--- BEGIN PAGE TEXT ---

There are two reasons why many companies run a closed source database. For some types of databases, there is no good equivalent in open source. For some types of workloads, the closed source implementations are orders of magnitude more efficient, faster, or scalable than anything in open source, so open source cannot reasonably support the workload.
It happens more often than you'd think. There are still many things in the database world that open source does relatively poorly compared to alternatives.
Many banks, hedge funds use kdb+/q for time series databases. This (very expensive) software is literally unheard of outside of these niche domains. I've been using it for close to 5 years for high frequency data, and honestly nothing out there comes close to this awesomeness of kdb+
I would be interested to hear what you consider high volume (writes/second). I am supporting a manufacturing system and it sits at the moment at 7 000 writes/second (it is a normal time series, ie id,time,value,quality).
7000 writes per-second is pretty low for many high-volume time series needs.
Though it's not usually write throughput that most of these technologies are worried about. It's usually compression using dsp methods, aggregate stream folding computations, etc... that matters.
The systems I deal with start at millions of writes per second and go up from there. I have heard of systems that do over a billion writes per second, though I have not breached that threshold personally (yet).
From an IoT or sensor network standpoint, 7000 writes/second is an idle server.
I don't have numbers handy. The real power of kdb+/q comes from the column oriented architecture and the extremely powerful vector functional language q. The language q is inspired by APL. I highly recommend you to check out this article to get a sense of the APL family of languages https://scottlocklin.wordpress.com/2013/07/28/ruins-of-forgo...
If you want a database for blazing fast data-storage and retrieval, there are many options available. You start seeing the real benefits of kdb+/q when you use q to simplify very complex operations that aren't easily done in SQL. Also, the high level operators that q makes your code extremely terse. I've written complex backtesting systems that perform data mining on massive datasets - all in one page of very tight q code!
There is a free 32bit version of kdb available (http://kx.com/software-download.php). For the commercial version, pricing information is not publically available.
The thing with KDB is almost all uses of it are in memory deployments. It isn't hard to make something that has little persistence or relegates persistence to a 2nd class citizen to run quickly.
Datomic is closed source and has features that no open source database currently offers. In particular, it's a time series database of immutable/append-only facts, so its horizontal read scalability is excellent, but it's still ACID and supports joins.
It's definitely a very slow database. You have to be extremely fortunate to have a problem that fits into its niche neatly. I'd sooner figure out a historical insert-only schema for PostgreSQL in future. They're not great about fixing problems with Datomic either, it feels like an afterthought. Means of overflowing labor not currently allocated to a Cognitect contract gig, not a priority in its own right.
I think they've improved a lot WRT fixing problems--we had a chat with them after some issues with Datomic in production, and since then (6 months ago) we've had every problem we've discovered get fixed very promptly, and Datomic's continued to scale for us.
coolsunglasses - Why did Datomic seem slow to you? Can you describe the problems you had in detail? I'm not from Cognitect, just someone who is developing some prouducts that currently use Datomic among a few other databases.
Would love to hear some honest feedback. Maybe your struggles were because of the tech, earlier versions, bad hardware config, or mis-applied use case?

--- END PAGE TEXT ---

• **YOUR OBJECTIVE**: In the database thread, which language is named as the inspiration for q? These rows have no connection to the forum thread about closed source databases.

--- BEGIN GIVEN ENTRIES ---

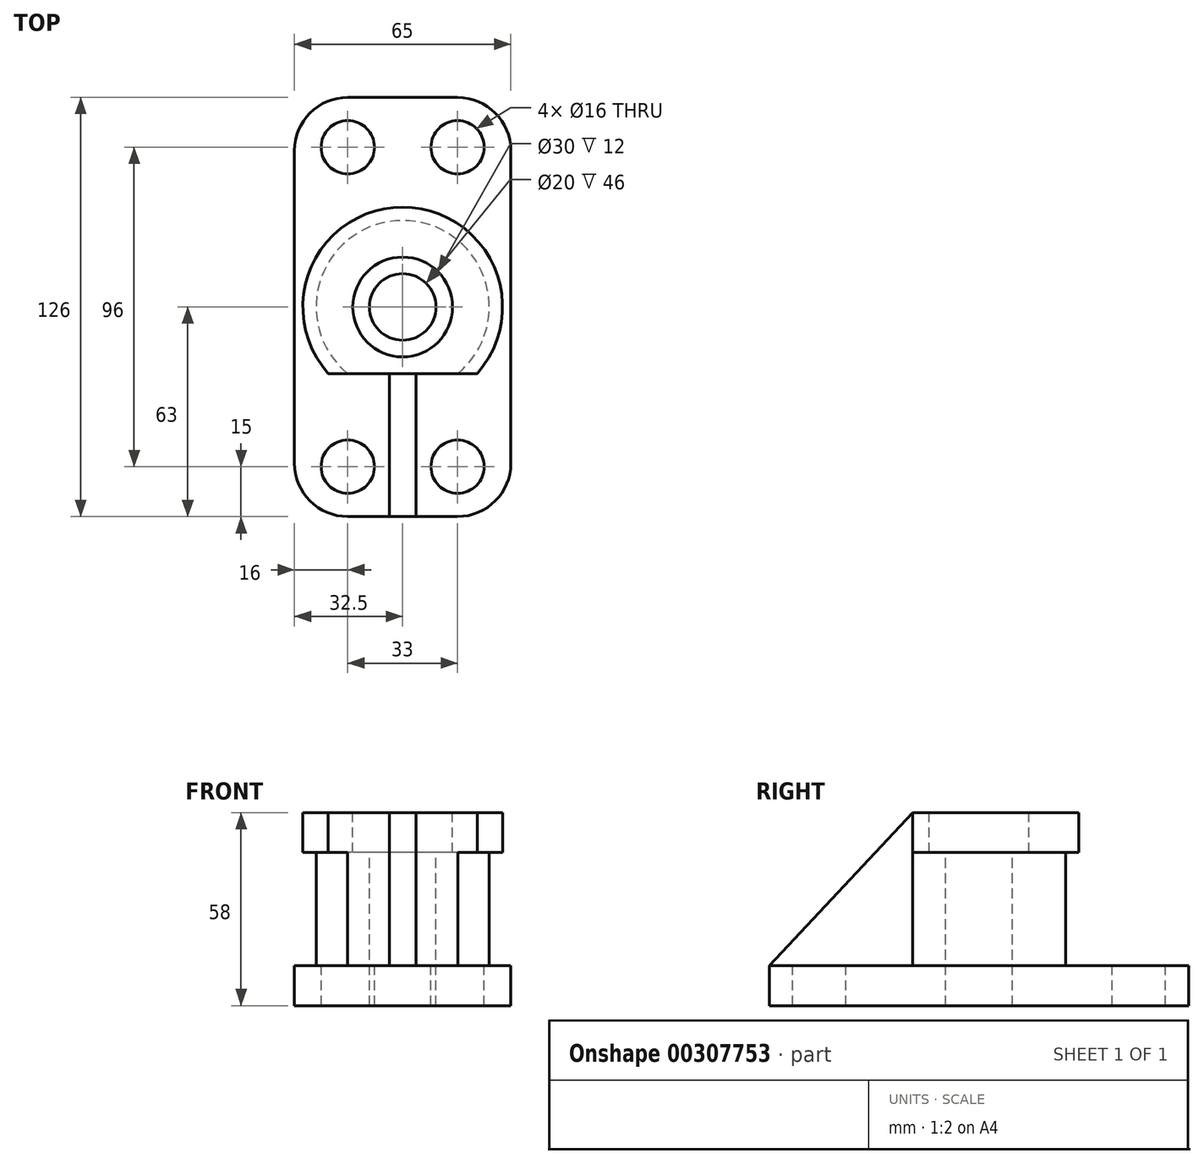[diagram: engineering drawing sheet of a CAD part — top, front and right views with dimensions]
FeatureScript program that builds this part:
annotation { "Feature Type Name" : "Feature", "Feature Type Description" : "" }
export const myFeature = defineFeature(function(context is Context, id is Id, definition is map)
    precondition{}
    {
        {
            var Q0;
            Q0=qCreatedBy(makeId("Top.planeOp"),FACE);
            var sketch = newSketch(context, id + "F0", { "sketchPlane" : qUnion([Q0])});
            skLineSegment(sketch, "E0.bottom", {"start": v(32.5, 63) * mm, "end": v(-32.5, 63) * mm});
            skLineSegment(sketch, "E0.top", {"start": v(32.5, -63) * mm, "end": v(-32.5, -63) * mm});
            skLineSegment(sketch, "E0.left", {"start": v(32.5, 63) * mm, "end": v(32.5, -63) * mm});
            skLineSegment(sketch, "E0.right", {"start": v(-32.5, 63) * mm, "end": v(-32.5, -63) * mm});
            skPoint(sketch, "E0.middle", {"position": v(0, 0) * mm});
            skSolve(sketch);
        }
        {
            var Q0;
            Q0 = qSketchRegion(id + "F0", true);
            extrude(context, id + "F1", {"entities" : qUnion([Q0]), "depth" : 12 * mm});
        }
        {
            var Q0;
            Q0=makeQuery(id+"F1.opExtrude","SWEPT_EDGE",EDGE,{"disambiguationData":[OSD([sQuery(id+"F0.wireOp",EDGE,"E0.top"),sQuery(id+"F0.wireOp",EDGE,"E0.left")])]});
            var Q1;
            Q1=makeQuery(id+"F1.opExtrude","SWEPT_EDGE",EDGE,{"disambiguationData":[OSD([sQuery(id+"F0.wireOp",EDGE,"E0.top"),sQuery(id+"F0.wireOp",EDGE,"E0.right")])]});
            var Q2;
            Q2=makeQuery(id+"F1.opExtrude","SWEPT_EDGE",EDGE,{"disambiguationData":[OSD([sQuery(id+"F0.wireOp",EDGE,"E0.bottom"),sQuery(id+"F0.wireOp",EDGE,"E0.left")])]});
            var Q3;
            Q3=makeQuery(id+"F1.opExtrude","SWEPT_EDGE",EDGE,{"disambiguationData":[OSD([sQuery(id+"F0.wireOp",EDGE,"E0.bottom"),sQuery(id+"F0.wireOp",EDGE,"E0.right")])]});
            fillet(context, id + "F2", {"entities" : qUnion([Q0, Q1, Q2, Q3]), "radius" : 16 * mm, "tangentPropagation" : true, "allowEdgeOverflow" : false});
        }
        {
            var Q0;
            Q0=makeQuery(id+"F1.opExtrude","CAP_FACE",FACE,{"disambiguationData":[OSD([sQuery(id+"F0.wireOp",EDGE,"E0.bottom"),sQuery(id+"F0.wireOp",EDGE,"E0.top"),sQuery(id+"F0.wireOp",EDGE,"E0.left"),sQuery(id+"F0.wireOp",EDGE,"E0.right")])],"isStart":false});
            var sketch = newSketch(context, id + "F3", { "sketchPlane" : qUnion([Q0])});
            skCircle(sketch, "E1", {"center": v(-16.5, 48) * mm, "radius": 8 * mm});
            skCircle(sketch, "E2", {"center": v(16.5, 48) * mm, "radius": 8 * mm});
            skCircle(sketch, "E3", {"center": v(16.5, -48) * mm, "radius": 8 * mm});
            skCircle(sketch, "E4", {"center": v(-16.5, -48) * mm, "radius": 8 * mm});
            skSolve(sketch);
        }
        {
            var Q0;
            Q0 = qSketchRegion(id + "F3", true);
            var Q1;
            Q1=makeQuery(id+"F1.opExtrude","CAP_FACE",FACE,{"disambiguationData":[OSD([sQuery(id+"F0.wireOp",EDGE,"E0.bottom"),sQuery(id+"F0.wireOp",EDGE,"E0.top"),sQuery(id+"F0.wireOp",EDGE,"E0.left"),sQuery(id+"F0.wireOp",EDGE,"E0.right")])],"isStart":true});
            extrude(context, id + "F4", {"entities" : qUnion([Q0]), "operationType" : NewBodyOperationType.REMOVE, "endBound" : BoundingType.UP_TO_SURFACE, "oppositeDirection" : true, "endBoundEntityFace" : qUnion([Q1]), "depth" : 25 * mm});
        }
        {
            var Q0;
            Q0=makeQuery(id+"F1.opExtrude","CAP_FACE",FACE,{"disambiguationData":[OSD([sQuery(id+"F0.wireOp",EDGE,"E0.bottom"),sQuery(id+"F0.wireOp",EDGE,"E0.top"),sQuery(id+"F0.wireOp",EDGE,"E0.left"),sQuery(id+"F0.wireOp",EDGE,"E0.right")])],"isStart":false});
            var sketch = newSketch(context, id + "F5", { "sketchPlane" : qUnion([Q0])});
            skCircle(sketch, "E5", {"center": v(0, 0) * mm, "radius": 26 * mm});
            skSolve(sketch);
        }
        {
            var Q0;
            Q0 = qSketchRegion(id + "F5", true);
            extrude(context, id + "F6", {"entities" : qUnion([Q0]), "operationType" : NewBodyOperationType.ADD, "depth" : 34 * mm});
        }
        {
            var Q0;
            Q0=makeQuery(id+"F6.opExtrude","CAP_FACE",FACE,{"disambiguationData":[OSD([sQuery(id+"F5.wireOp",EDGE,"E5")])],"isStart":false});
            var sketch = newSketch(context, id + "F7", { "sketchPlane" : qUnion([Q0])});
            skCircle(sketch, "E6", {"center": v(0, 0) * mm, "radius": 30 * mm});
            skSolve(sketch);
        }
        {
            var Q0;
            Q0 = qSketchRegion(id + "F7", true);
            extrude(context, id + "F8", {"entities" : qUnion([Q0]), "operationType" : NewBodyOperationType.ADD, "depth" : 12 * mm});
        }
        {
            var Q0;
            Q0=makeQuery(id+"F8.opExtrude","CAP_FACE",FACE,{"disambiguationData":[OSD([sQuery(id+"F7.wireOp",EDGE,"E6")])],"isStart":false});
            var sketch = newSketch(context, id + "F9", { "sketchPlane" : qUnion([Q0])});
            skCircle(sketch, "E7", {"center": v(0, 0) * mm, "radius": 15 * mm});
            skSolve(sketch);
        }
        {
            var Q0;
            Q0 = qSketchRegion(id + "F9", true);
            extrude(context, id + "F10", {"entities" : qUnion([Q0]), "operationType" : NewBodyOperationType.REMOVE, "oppositeDirection" : true, "depth" : 12 * mm});
        }
        {
            var Q0;
            Q0=makeQuery(id+"F10.boolean.opBoolean","COPY",FACE,{"derivedFrom":makeQuery(id+"F10.opExtrude","CAP_FACE",FACE,{"disambiguationData":[OSD([sQuery(id+"F9.wireOp",EDGE,"E7")])],"isStart":false})});
            var sketch = newSketch(context, id + "F11", { "sketchPlane" : qUnion([Q0])});
            skCircle(sketch, "E8", {"center": v(0, 0) * mm, "radius": 10 * mm});
            skSolve(sketch);
        }
        {
            var Q0;
            Q0 = qSketchRegion(id + "F11", true);
            var Q1;
            Q1=makeQuery(id+"F1.opExtrude","CAP_FACE",FACE,{"disambiguationData":[OSD([sQuery(id+"F0.wireOp",EDGE,"E0.bottom"),sQuery(id+"F0.wireOp",EDGE,"E0.top"),sQuery(id+"F0.wireOp",EDGE,"E0.left"),sQuery(id+"F0.wireOp",EDGE,"E0.right")])],"isStart":true});
            extrude(context, id + "F12", {"entities" : qUnion([Q0]), "operationType" : NewBodyOperationType.REMOVE, "endBound" : BoundingType.UP_TO_SURFACE, "oppositeDirection" : true, "endBoundEntityFace" : qUnion([Q1]), "depth" : 25 * mm});
        }
        {
            var Q0;
            Q0=makeQuery(id+"F8.opExtrude","CAP_FACE",FACE,{"disambiguationData":[OSD([sQuery(id+"F7.wireOp",EDGE,"E6")])],"isStart":false});
            var sketch = newSketch(context, id + "F13", { "sketchPlane" : qUnion([Q0])});
            skLineSegment(sketch, "E9", {"start": v(-22.36, -20) * mm, "end": v(22.36, -20) * mm});
            skArc(sketch, "E10", {"start": v(-22.36, -20) * mm, "mid": v(0, -30) * mm, "end": v(22.36, -20) * mm});
            skSolve(sketch);
        }
        {
            var Q0;
            Q0 = qSketchRegion(id + "F13", true);
            var Q1;
            Q1=makeQuery(id+"F1.opExtrude","CAP_FACE",FACE,{"disambiguationData":[OSD([sQuery(id+"F0.wireOp",EDGE,"E0.bottom"),sQuery(id+"F0.wireOp",EDGE,"E0.top"),sQuery(id+"F0.wireOp",EDGE,"E0.left"),sQuery(id+"F0.wireOp",EDGE,"E0.right")])],"isStart":false});
            extrude(context, id + "F14", {"entities" : qUnion([Q0]), "operationType" : NewBodyOperationType.REMOVE, "endBound" : BoundingType.UP_TO_SURFACE, "oppositeDirection" : true, "endBoundEntityFace" : qUnion([Q1]), "depth" : 25 * mm});
        }
        {
            var Q0;
            {var subQ0=sQuery(id+"F0.wireOp",EDGE,"E0.right");var subQ1=sQuery(id+"F0.wireOp",EDGE,"E0.left");var subQ2=sQuery(id+"F0.wireOp",EDGE,"E0.top");var subQ3=sQuery(id+"F0.wireOp",EDGE,"E0.bottom");Q0=makeQuery(id+"F14.boolean.opBoolean","MERGE",FACE,{"derivedFrom":[makeQuery(id+"F1.opExtrude","CAP_FACE",FACE,{"disambiguationData":[OSD([subQ3,subQ2,subQ1,subQ0])],"isStart":false}),makeQuery(id+"F14.opExtrude","CAP_FACE",FACE,{"disambiguationData":[OSD([subQ3,subQ2,subQ1,subQ0])],"isStart":false})]});}
            var sketch = newSketch(context, id + "F15", { "sketchPlane" : qUnion([Q0])});
            skLineSegment(sketch, "E11", {"start": v(-4, -63) * mm, "end": v(-4, -20) * mm});
            skLineSegment(sketch, "E12", {"start": v(-4, -20) * mm, "end": v(4, -20) * mm});
            skLineSegment(sketch, "E13", {"start": v(4, -20) * mm, "end": v(4, -63) * mm});
            skLineSegment(sketch, "E14", {"start": v(4, -63) * mm, "end": v(-4, -63) * mm});
            skSolve(sketch);
        }
        {
            var Q0;
            Q0 = qSketchRegion(id + "F15", true);
            var Q1;
            Q1=makeQuery(id+"F8.opExtrude","CAP_FACE",FACE,{"disambiguationData":[OSD([sQuery(id+"F7.wireOp",EDGE,"E6")])],"isStart":false});
            extrude(context, id + "F16", {"entities" : qUnion([Q0]), "operationType" : NewBodyOperationType.ADD, "endBound" : BoundingType.UP_TO_SURFACE, "endBoundEntityFace" : qUnion([Q1]), "depth" : 25 * mm});
        }
        {
            var Q0;
            Q0=makeQuery(id+"F16.opExtrude","SWEPT_FACE",FACE,{"disambiguationData":[OSD([sQuery(id+"F15.wireOp",EDGE,"E13")])]});
            var sketch = newSketch(context, id + "F17", { "sketchPlane" : qUnion([Q0])});
            skLineSegment(sketch, "E15", {"start": v(-20, 58) * mm, "end": v(-63, 12) * mm});
            skLineSegment(sketch, "E16", {"start": v(-63, 12) * mm, "end": v(-63, 58) * mm});
            skLineSegment(sketch, "E17", {"start": v(-63, 58) * mm, "end": v(-20, 58) * mm});
            skSolve(sketch);
        }
        {
            var Q0;
            Q0 = qSketchRegion(id + "F17", true);
            var Q1;
            Q1=makeQuery(id+"F16.opExtrude","SWEPT_FACE",FACE,{"disambiguationData":[OSD([sQuery(id+"F15.wireOp",EDGE,"E11")])]});
            extrude(context, id + "F18", {"entities" : qUnion([Q0]), "operationType" : NewBodyOperationType.REMOVE, "endBound" : BoundingType.UP_TO_SURFACE, "oppositeDirection" : true, "endBoundEntityFace" : qUnion([Q1]), "depth" : 25 * mm});
        }
    });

--- END GIVEN ENTRIES ---

• **TASK RESPONSE**: APL